Both groups performed well under pressure and responded as a team to mistakes and misinterpretations of their actions. They quickly realized that even though they are making critical decisions and occupy the role of the government’s most senior decision-makers, many things remain beyond their control.
The D.C. Policy Week is a unique experience that spans multiple generations of Norwich students present and past, some senior enough to ask the NSA director to visit students as a personal favor (it was the first time he met with students since assuming his role). The alumni the students met all understood the value of working hard, educating yourself and serving others.

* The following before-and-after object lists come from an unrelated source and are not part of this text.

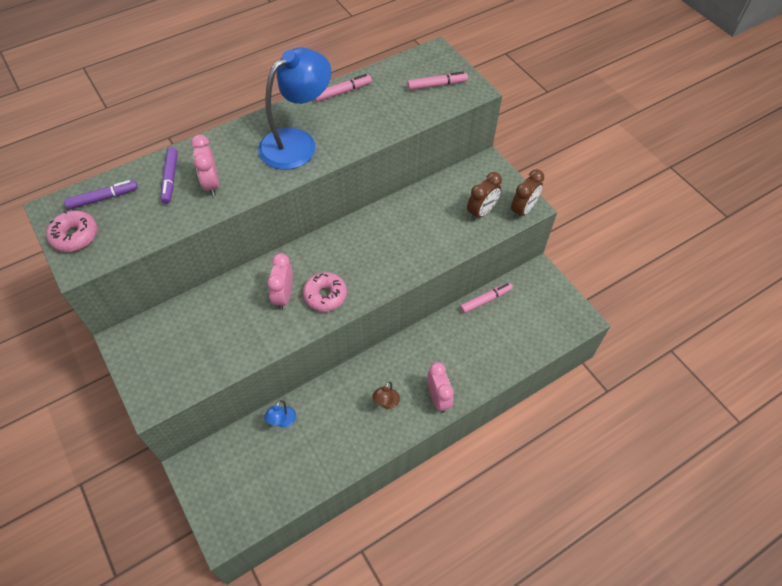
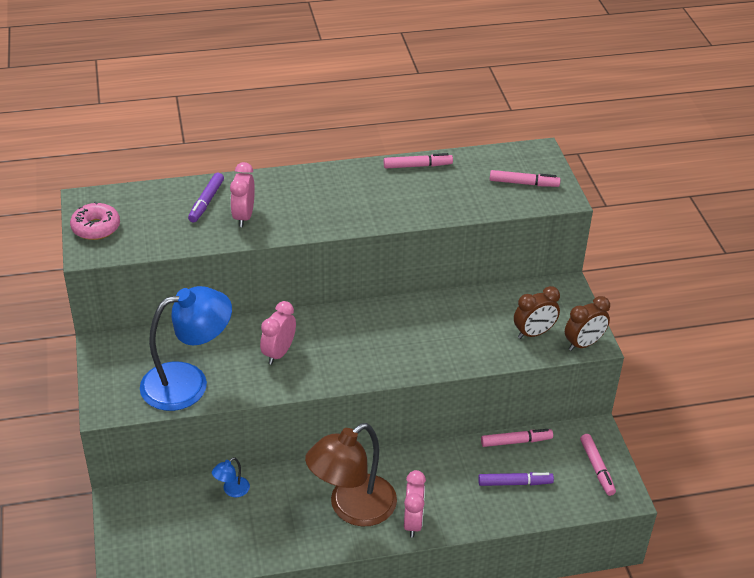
camera: 20 degrees right, 15 degrees down
(103, 198) = (135, 202): purple marker -> purple marker (515, 483)
(297, 142) = (347, 201): blue lamp -> blue lamp (188, 382)
(325, 295) = (322, 365): pink donut -> none
(386, 403) = (352, 508): brown lamp -> brown lamp, size x2.49
(553, 303) = (597, 468): none -> pink marker

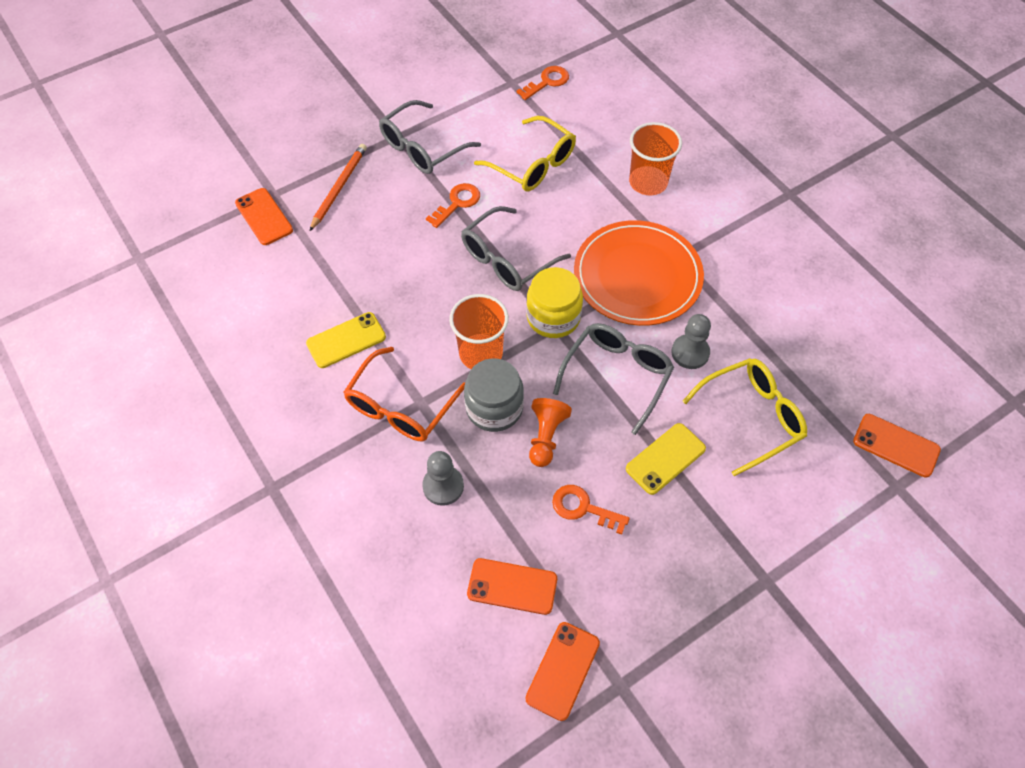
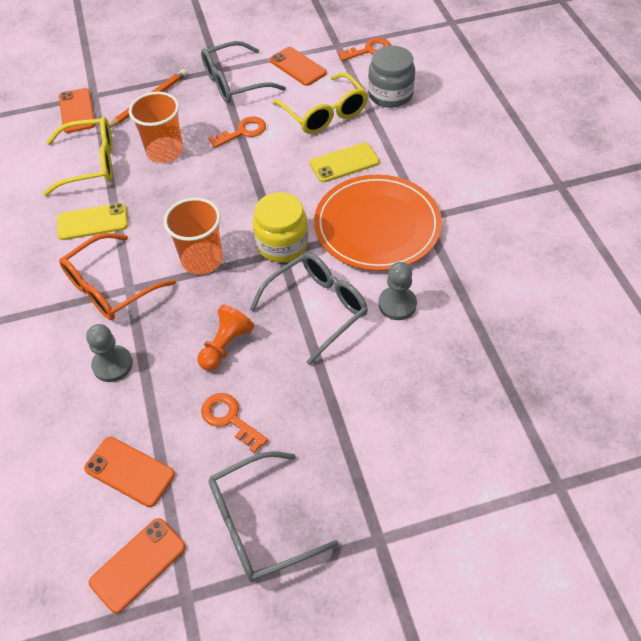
camera: 20 degrees right, 5 degrees down
(494, 408) = (191, 309): grey jar -> grey jar (390, 94)
(507, 259) = (264, 186): grey glasses -> grey glasses (260, 524)
(648, 182) = (424, 148): orange cup -> orange cup (165, 151)
(665, 459) = (329, 394): yellow phone -> yellow phone (344, 163)
(751, 417) = (431, 378): yellow glasses -> yellow glasses (90, 163)
(896, 445) = (573, 444): orange phone -> orange phone (298, 67)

This was one of several important takeaways from the week.
First, students learned it takes more than smarts to reach senior decision-making positions. Everyone students spoke with was smart; all held advanced degrees and had complete command over their substantive area of interest. However, all understood the value of interpersonal relationships and the importance of acting genuinely and without self-motivations toward others.
Secondly, students learned it takes extraordinary mental stamina necessary to participate in national policy discourse. Individuals regularly work 10- to 12-hour days in a relentless, unforgiving environment in which small mistakes have large consequences.
Third, they learned how threats to the United States are real and how a large group of men and women work silently to protect American interests, often with incomplete information under significant time pressures. The challenges the United States face are unique and its ability to respond is unique, both because it has the means to act, but also because of the constraints placed on action by the Constitution. The role of the founding documents and guiding values of the country were never lost on these students; they recognized the necessary balance between security and the protection of individual rights and liberties.
This program exemplifies the students and principles Norwich values. Each student brought a unique perspective, creating a diverse outlook on the world. Are all exceptionally bright students who value education and all have an intrinsic interest in learning and expanding their understanding of the world. The students’ exchange of ideas, level of discourse and empathy toward others is inspiring and provides hope for the future.
Importantly, this program demonstrates the importance of experiential learning. Classroom instruction is important because it teaches students the importance of quality research and prepares them to conduct themselves with confidence in debates. However, some knowledge and skills and experiences cannot occur in class. Norwich has figured this out, which is why there is continued support on campus from the College of Liberal Arts and the Peace and War Center. It’s also why alumni go to exhaustive lengths to organize the program.